Could you copy out the text lines of the material below, unchanged and in the same order, leaving out the pictures?

INPUT:
━━━━━━━━━━━━━━━━━━━━
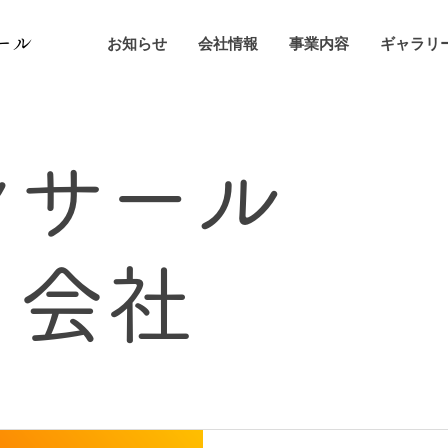
ール
お知らせ
会社情報
事業内容
ギャラリ
ンサール
う会社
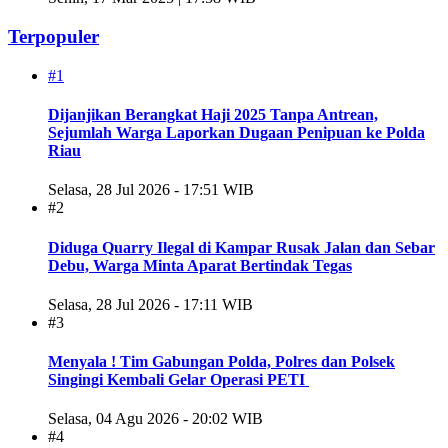
Terpopuler
#1
Dijanjikan Berangkat Haji 2025 Tanpa Antrean,
Sejumlah Warga Laporkan Dugaan Penipuan ke Polda
Riau
Selasa, 28 Jul 2026 - 17:51 WIB
#2
Diduga Quarry Ilegal di Kampar Rusak Jalan dan Sebar
Debu, Warga Minta Aparat Bertindak Tegas
Selasa, 28 Jul 2026 - 17:11 WIB
#3
Menyala ! Tim Gabungan Polda, Polres dan Polsek
Singingi Kembali Gelar Operasi PETI
Selasa, 04 Agu 2026 - 20:02 WIB
#4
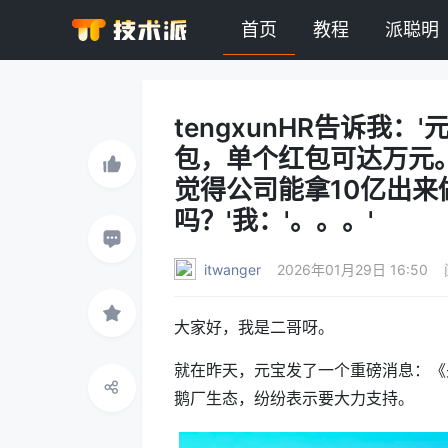
首页
教程
派聪明
tengxunHR告诉我：
包，单个红包可达万元。
觉得公司能拿10亿出
吗？'我：'。。。'
itwanger
2026年01月29日 16:50
大家好，我是二哥呀。
就在昨天，元宝发了一个重磅消息：《
鹅厂生态，纷纷表示要大力支持。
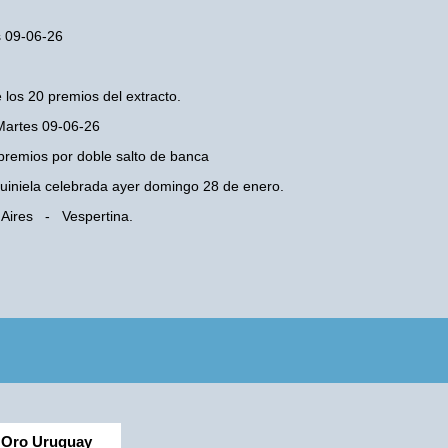
s 09-06-26
 los 20 premios del extracto.
 Martes 09-06-26
premios por doble salto de banca
 Quiniela celebrada ayer domingo 28 de enero.
 Aires - Vespertina.
Oro Uruguay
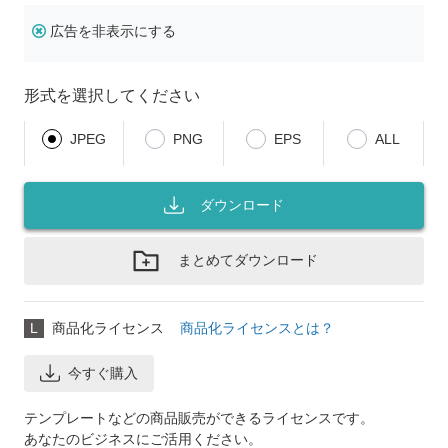
広告を非表示にする
形式を選択してください
JPEG
PNG
EPS
ALL
ダウンロード
まとめてダウンロード
L
商品化ライセンス
商品化ライセンスとは？
今すぐ購入
テンプレートなどの商品販売ができるライセンスです。
あなたのビジネスにご活用ください。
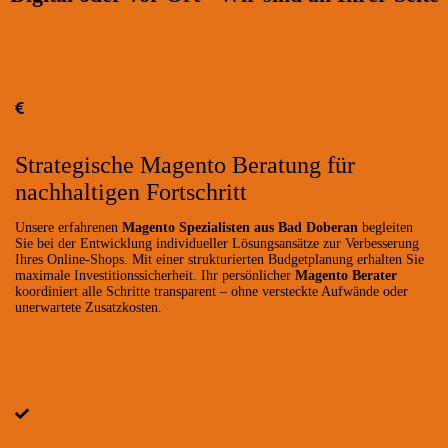
Strategische Magento Beratung für
nachhaltigen Fortschritt
Unsere erfahrenen
Magento Spezialisten aus Bad Doberan
begleiten
Sie bei der Entwicklung individueller Lösungsansätze zur Verbesserung
Ihres Online-Shops. Mit einer strukturierten Budgetplanung erhalten Sie
maximale Investitionssicherheit. Ihr persönlicher
Magento Berater
koordiniert alle Schritte transparent – ohne versteckte Aufwände oder
unerwartete Zusatzkosten.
━━━━━━━━━━━━━━━━━━━━
RESPONSE FOR THIS EXERCISE:
ール
お知らせ
会社情報
事業内容
ギャラリ
ンサール
う会社
Terpopuler
#1
Dijanjikan Berangkat Haji 2025 Tanpa Antrean,
Sejumlah Warga Laporkan Dugaan Penipuan ke Polda
Riau
Selasa, 28 Jul 2026 - 17:51 WIB
#2
Diduga Quarry Ilegal di Kampar Rusak Jalan dan Sebar
Debu, Warga Minta Aparat Bertindak Tegas
Selasa, 28 Jul 2026 - 17:11 WIB
#3
Menyala ! Tim Gabungan Polda, Polres dan Polsek
Singingi Kembali Gelar Operasi PETI
Selasa, 04 Agu 2026 - 20:02 WIB
#4
首页
教程
派聪明
tengxunHR告诉我：
包，单个红包可达万元。
觉得公司能拿10亿出
吗？'我：'。。。'
itwanger
2026年01月29日 16:50
大家好，我是二哥呀。
就在昨天，元宝发了一个重磅消息：《
鹅厂生态，纷纷表示要大力支持。
s 09-06-26
 los 20 premios del extracto.
 Martes 09-06-26
premios por doble salto de banca
 Quiniela celebrada ayer domingo 28 de enero.
 Aires - Vespertina.
Oro Uruguay
広告を非表示にする
形式を選択してください
JPEG
PNG
EPS
ALL
ダウンロード
まとめてダウンロード
L
商品化ライセンス
商品化ライセンスとは？
今すぐ購入
テンプレートなどの商品販売ができるライセンスです。
あなたのビジネスにご活用ください。
Strategische Magento Beratung für
nachhaltigen Fortschritt
Unsere erfahrenen
Magento Spezialisten aus Bad Doberan
begleiten
Sie bei der Entwicklung individueller Lösungsansätze zur Verbesserung
Ihres Online-Shops. Mit einer strukturierten Budgetplanung erhalten Sie
maximale Investitionssicherheit. Ihr persönlicher
Magento Berater
koordiniert alle Schritte transparent – ohne versteckte Aufwände oder
unerwartete Zusatzkosten.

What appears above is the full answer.